Raporda, “Ölümün dış etkenlerden kaynaklanmadığı, alkol, uyuşturucu veya uyarıcı maddeye rastlanmamıştır. Ölüm, ası ve buna bağlı gelişen komplikasyonlar sonucu meydana gelmiştir" denildi.

Avukatı Zeynep Sena Ayrancı, sosyal medya hesabından yaptığı yazılı açıklamada, raporun detaylarını açıklarken, soruşturma devam ediyor.

Diyarbakır Dicle Üniversitesi İlahiyat Fakültesi öğrencisi Nur Sena Düzgün, 27 Mayıs'ta Onkoloji Hastanesi bahçesinde bir ağaca asılı halde bulunmuştu. Düzgün'ün ölümünün ardından geride bıraktığı notta, fakültede görev yapan bir araştırma görevlisinin isminin geçmesi kamuoyunda geniş yankı uyandırmıştı. Olay sonrası Yükseköğretim Kurulu (YÖK) ve Dicle Üniversitesi ilgili araştırma görevlisi hakkında idari soruşturma başlatmıştı. Düzgün'ün ölümüne ilişkin Adli Tıp Kurumu (ATK) raporu tamamlandı.

DIŞ ETKEN TESPİTİ YOK

Avukatı Zeynep Sena Ayrancı, sosyal medya hesabından yaptığı yazılı açıklamada, raporun detaylarını paylaştı. Ayrancı açıklamasında şunları kaydetti: "Müvekkilim 21 yaşındaki Nur Sena Düzgün, 26 Mayıs 2025 tarihinde hayatını kaybetmiştir. Diyarbakır Cumhuriyet Başsavcılığı'nın talebi üzerine Diyarbakır Adli Tıp Kurumu tarafından yapılan otopsi ve inceleme raporu tamamlanmıştır. Adli Tıp raporuna göre: Ölümüne yol açacak herhangi bir travmatik bulguya rastlanmamıştır. Ölümün dış etkenlerden kaynaklanmadığı tespit edilmiştir. Kan ve mide içeriğinde alkol bulunmamaktadır. Toksikolojik incelemelerde uyuşturucu veya uyarıcı maddeye rastlanmamıştır. Ölüm, ası ve buna bağlı gelişen komplikasyonlar sonucu meydana gelmiştir."
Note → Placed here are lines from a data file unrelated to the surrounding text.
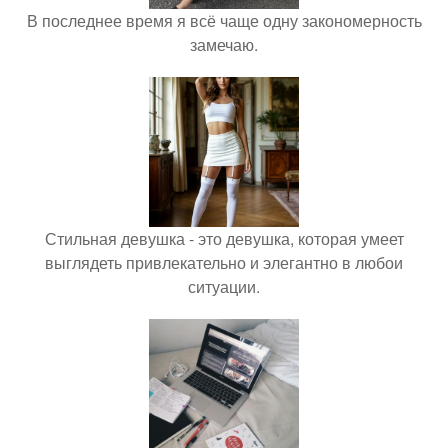
В последнее время я всё чаще одну закономерность
замечаю.
Стильная девушка - это девушка, которая умеет
выглядеть привлекательно и элегантно в любои
ситуации.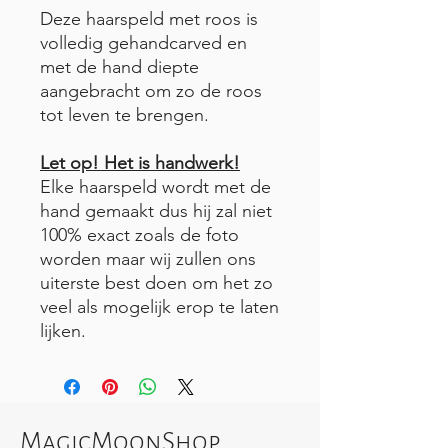
Deze haarspeld met roos is
volledig gehandcarved en
met de hand diepte
aangebracht om zo de roos
tot leven te brengen.
Let op! Het is handwerk!
Elke haarspeld wordt met de
hand gemaakt dus hij zal niet
100% exact zoals de foto
worden maar wij zullen ons
uiterste best doen om het zo
veel als mogelijk erop te laten
lijken.
MagicMoonShop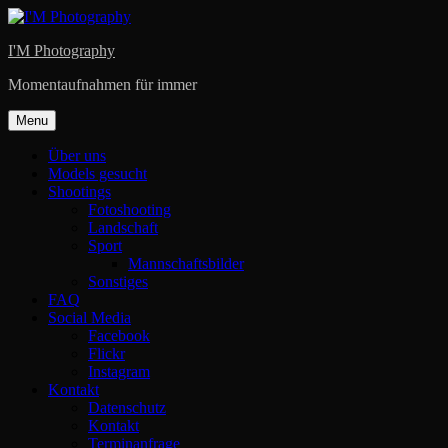
Skip
to
I'M Photography
content
Momentaufnahmen für immer
Menu
Über uns
Models gesucht
Shootings
Fotoshooting
Landschaft
Sport
Mannschaftsbilder
Sonstiges
FAQ
Social Media
Facebook
Flickr
Instagram
Kontakt
Datenschutz
Kontakt
Terminanfrage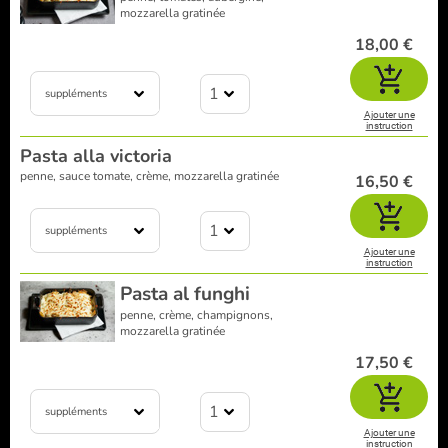
mozzarella gratinée
18,00 €
1
suppléments
Ajouter une
instruction
Pasta alla victoria
penne, sauce tomate, crème, mozzarella gratinée
16,50 €
1
suppléments
Ajouter une
instruction
Pasta al funghi
penne, crème, champignons,
mozzarella gratinée
17,50 €
1
suppléments
Ajouter une
instruction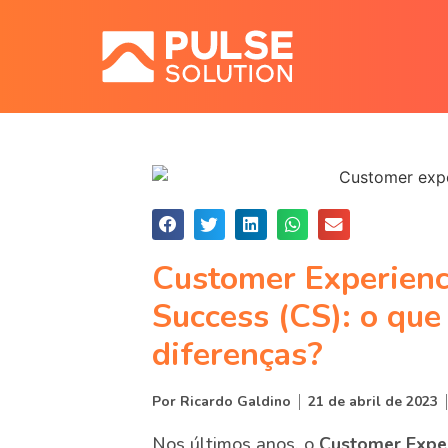
Customer Experienc
Success (CS): o que
diferenças?
Por
Ricardo Galdino
21 de abril de 2023
Nos últimos anos, o
Customer Exper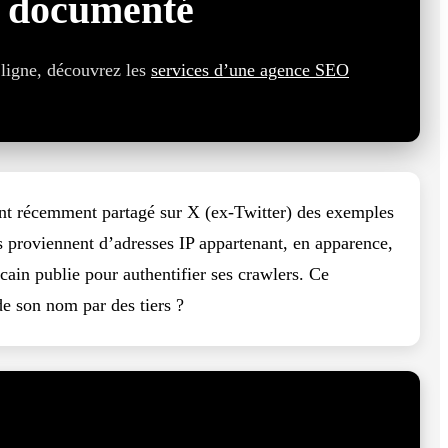
n documenté
 ligne, découvrez les
services d’une agence SEO
ont récemment partagé sur X (ex-Twitter) des exemples
s proviennent d’adresses IP appartenant, en apparence,
icain publie pour authentifier ses crawlers. Ce
de son nom par des tiers ?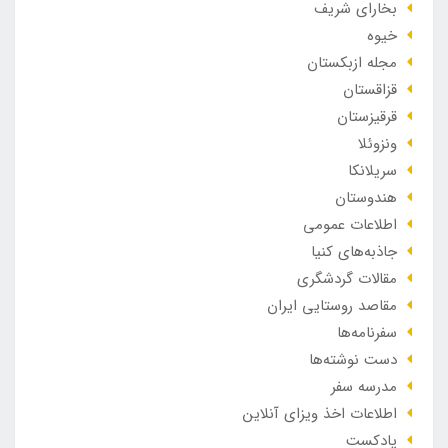
بخارای شریف
خیوه
مجله ازبکستان
قزاقستان
قرقیزستان
ونزوئلا
سریلانکا
هندوستان
اطلاعات عمومی
جاذبه‌های کنیا
مقالات گردشگری
مقاصد روستایی ایران
سفرنامه‌ها
دست نوشته‌ها
مدرسه سفر
اطلاعات اخذ ویزای آنلاین
پادکست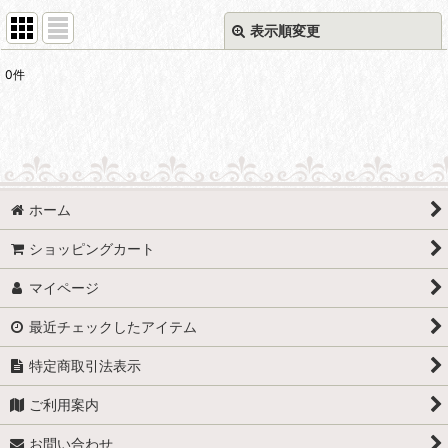
表示順変更
閉じる
0
件
表示数
:
並び順
:
絞り込む
ホーム
ショッピングカート
マイページ
最近チェックしたアイテム
特定商取引法表示
ご利用案内
お問い合わせ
SORUŞTURMA DEVAM DEVAM EDİYOR

Nur Sena'nın ölümü, ailesi ve yakın çevresi için tarifsiz bir acı olduğunu belirten Ayrancı, "Bu kayıp, yalnızca bir dava konusu değil, bir yaşam hakkının elden gidişidir. Soruşturma süreci, müvekkilimizin haklarının korunması ve adli sürecin titizlikle yürütülmesi amacıyla devam etmektedir" dedi.

SENA’NIN BIRAKTIĞI NOT

Olay yerine polis ekiplerinin yaptığı çalışmada, Sena'nın kişisel eşyaları ve bir deftere yazılmış not bulunmuştu. Notunda, aynı bölümde görev yapan araştırma görevlisi Ahmet P.'yi işaret eden Sena, "2 gündür yemek yemedim. Şimdi acıktığımı fark ettim. Bari ölmeden bir ciğer yeseydim. Canım elma ve karpuz çekiyor. Bir de salatalık. Telefonun taksitini F.Z. hocaya muhakkak verin. Ödeyin bitsin. Hatta telefonu satın, kalanı ödersiniz. Ardımda bıraktığım tek borç bu oldu. Bilseydim bunu da bırakmazdım, özür dilerim. İp boyumda uzun kaldı, yetişebilmek için kozalak topladım, üstüne bastım, çöktü. Tezek topladım, o da çöktü ama hallettim. Ölüyorum bu defa. Bütün elbiselerimi yardım kuruluşlarına verin. Kitaplarımı üniversiteye, oyuncaklarımı yuvaya, balığımı Ahmet'e. Benden hiçbir şey kalmasın bu dünyada. Mezarımda tek bir çiçek dahi istemiyorum. Mezar taşım dahi olmasın. Hiç kimse 5 dakikadan fazla kalmasın mezarımın başında. Ağlamak isteyen evine gitsin, annem de dahil. Ve asıl mesele Ahmet. Ahmet, asla mezarıma gelmesin. Telefon şifrem 144650, ne yapıyorsanız yapın" demişti.

GÖREVİNDEN UZAKLAŞTIRILDI

İddialar üzerine Ahmet P., ifadesine başvurulması için emniyete götürüldü. İfadesinin ardından Ahmet P., serbest bırakıldı. O dönemde, Ahmet P. hakkında Dicle Üniversitesi tarafından idari soruşturma başlatıldı. Ahmet P.'nin görevinden uzaklaştırıldığı belirtilmişti. Ancak Ahmet P’yle ilgili son durumun ne olduğu ise bilinmiyor.